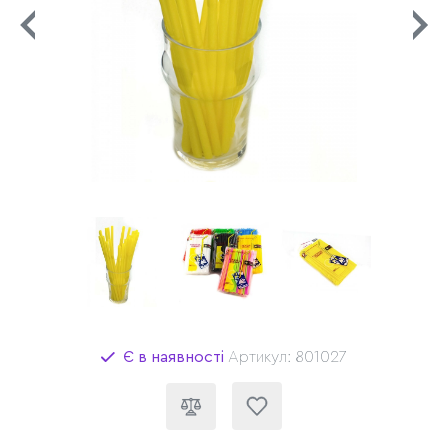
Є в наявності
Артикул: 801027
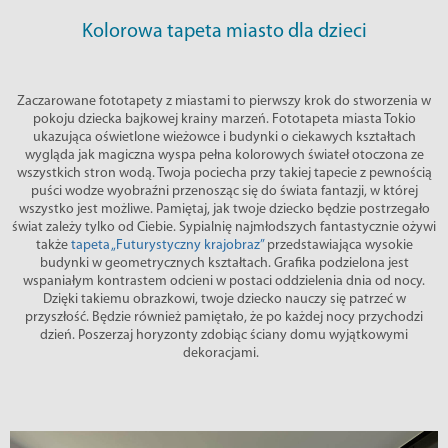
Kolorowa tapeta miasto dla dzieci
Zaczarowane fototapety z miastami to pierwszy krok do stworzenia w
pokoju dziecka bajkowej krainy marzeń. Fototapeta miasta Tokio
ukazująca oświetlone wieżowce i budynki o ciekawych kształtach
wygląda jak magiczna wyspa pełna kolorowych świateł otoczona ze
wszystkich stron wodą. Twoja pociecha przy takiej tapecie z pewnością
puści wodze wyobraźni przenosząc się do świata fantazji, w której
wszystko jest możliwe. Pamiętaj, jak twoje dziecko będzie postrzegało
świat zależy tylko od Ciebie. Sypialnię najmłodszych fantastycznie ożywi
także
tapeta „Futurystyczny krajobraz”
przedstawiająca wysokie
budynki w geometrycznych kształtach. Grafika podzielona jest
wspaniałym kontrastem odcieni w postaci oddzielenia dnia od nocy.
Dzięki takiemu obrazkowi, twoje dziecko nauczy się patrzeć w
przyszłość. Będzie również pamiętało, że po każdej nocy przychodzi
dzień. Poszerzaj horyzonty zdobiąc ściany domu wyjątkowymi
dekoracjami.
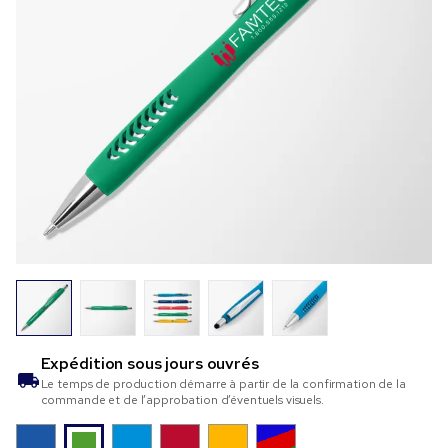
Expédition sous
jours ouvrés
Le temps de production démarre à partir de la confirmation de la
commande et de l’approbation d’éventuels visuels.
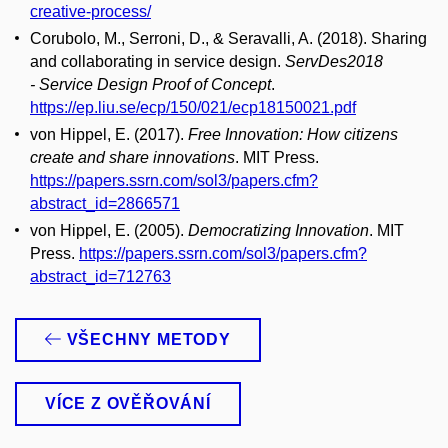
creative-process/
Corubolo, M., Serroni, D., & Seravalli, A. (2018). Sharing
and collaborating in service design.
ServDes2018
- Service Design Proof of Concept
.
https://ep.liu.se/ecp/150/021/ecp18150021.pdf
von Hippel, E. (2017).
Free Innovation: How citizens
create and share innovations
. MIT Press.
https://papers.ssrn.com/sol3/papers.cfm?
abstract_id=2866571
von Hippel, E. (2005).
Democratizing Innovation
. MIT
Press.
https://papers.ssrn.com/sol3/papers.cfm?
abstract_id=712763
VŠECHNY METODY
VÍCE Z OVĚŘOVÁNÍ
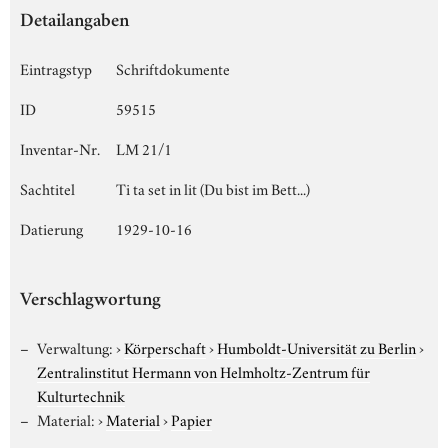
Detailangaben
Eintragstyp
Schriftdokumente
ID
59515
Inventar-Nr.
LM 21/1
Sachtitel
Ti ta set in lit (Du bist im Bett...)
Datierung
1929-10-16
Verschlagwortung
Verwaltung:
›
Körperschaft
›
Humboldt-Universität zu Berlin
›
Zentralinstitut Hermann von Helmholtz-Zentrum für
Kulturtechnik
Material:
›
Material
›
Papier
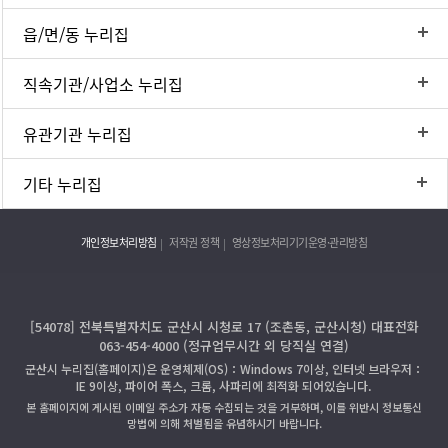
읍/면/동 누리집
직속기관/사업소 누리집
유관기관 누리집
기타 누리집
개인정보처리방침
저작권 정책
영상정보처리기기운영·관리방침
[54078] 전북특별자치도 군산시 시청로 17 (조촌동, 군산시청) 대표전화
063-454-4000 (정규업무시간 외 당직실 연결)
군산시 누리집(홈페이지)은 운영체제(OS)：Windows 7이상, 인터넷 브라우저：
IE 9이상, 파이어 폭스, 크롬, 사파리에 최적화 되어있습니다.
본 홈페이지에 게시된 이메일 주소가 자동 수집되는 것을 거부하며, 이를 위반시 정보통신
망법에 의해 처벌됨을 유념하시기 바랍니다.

* [WHAT NEEDS TO BE DONE]:
Lay out every line of text in the material above as one numbered list, skipping any blank lines. Leave the pictures out of your answer.

* [SOLUTION FOR THIS TASK]:
1. Є в наявності
2. Артикул: 801027
3. Kolorowa tapeta miasto dla dzieci
4. Zaczarowane fototapety z miastami to pierwszy krok do stworzenia w
5. pokoju dziecka bajkowej krainy marzeń. Fototapeta miasta Tokio
6. ukazująca oświetlone wieżowce i budynki o ciekawych kształtach
7. wygląda jak magiczna wyspa pełna kolorowych świateł otoczona ze
8. wszystkich stron wodą. Twoja pociecha przy takiej tapecie z pewnością
9. puści wodze wyobraźni przenosząc się do świata fantazji, w której
10. wszystko jest możliwe. Pamiętaj, jak twoje dziecko będzie postrzegało
11. świat zależy tylko od Ciebie. Sypialnię najmłodszych fantastycznie ożywi
12. także
13. tapeta „Futurystyczny krajobraz”
14. przedstawiająca wysokie
15. budynki w geometrycznych kształtach. Grafika podzielona jest
16. wspaniałym kontrastem odcieni w postaci oddzielenia dnia od nocy.
17. Dzięki takiemu obrazkowi, twoje dziecko nauczy się patrzeć w
18. przyszłość. Będzie również pamiętało, że po każdej nocy przychodzi
19. dzień. Poszerzaj horyzonty zdobiąc ściany domu wyjątkowymi
20. dekoracjami.
21. Expédition sous
22. jours ouvrés
23. Le temps de production démarre à partir de la confirmation de la
24. commande et de l’approbation d’éventuels visuels.
25. creative-process/
26. Corubolo, M., Serroni, D., & Seravalli, A. (2018). Sharing
27. and collaborating in service design.
28. ServDes2018
29. - Service Design Proof of Concept
30. .
31. https://ep.liu.se/ecp/150/021/ecp18150021.pdf
32. von Hippel, E. (2017).
33. Free Innovation: How citizens
34. create and share innovations
35. . MIT Press.
36. https://papers.ssrn.com/sol3/papers.cfm?
37. abstract_id=2866571
38. von Hippel, E. (2005).
39. Democratizing Innovation
40. . MIT
41. Press.
42. https://papers.ssrn.com/sol3/papers.cfm?
43. abstract_id=712763
44. VŠECHNY METODY
45. VÍCE Z OVĚŘOVÁNÍ
46. Detailangaben
47. Eintragstyp
48. Schriftdokumente
49. ID
50. 59515
51. Inventar-Nr.
52. LM 21/1
53. Sachtitel
54. Ti ta set in lit (Du bist im Bett...)
55. Datierung
56. 1929-10-16
57. Verschlagwortung
58. Verwaltung:
59. ›
60. Körperschaft
61. ›
62. Humboldt-Universität zu Berlin
63. ›
64. Zentralinstitut Hermann von Helmholtz-Zentrum für
65. Kulturtechnik
66. Material:
67. ›
68. Material
69. ›
70. Papier
71. 읍/면/동 누리집
72. 직속기관/사업소 누리집
73. 유관기관 누리집
74. 기타 누리집
75. 개인정보처리방침
76. 저작권 정책
77. 영상정보처리기기운영·관리방침
78. [54078] 전북특별자치도 군산시 시청로 17 (조촌동, 군산시청) 대표전화
79. 063-454-4000 (정규업무시간 외 당직실 연결)
80. 군산시 누리집(홈페이지)은 운영체제(OS)：Windows 7이상, 인터넷 브라우저：
81. IE 9이상, 파이어 폭스, 크롬, 사파리에 최적화 되어있습니다.
82. 본 홈페이지에 게시된 이메일 주소가 자동 수집되는 것을 거부하며, 이를 위반시 정보통신
83. 망법에 의해 처벌됨을 유념하시기 바랍니다.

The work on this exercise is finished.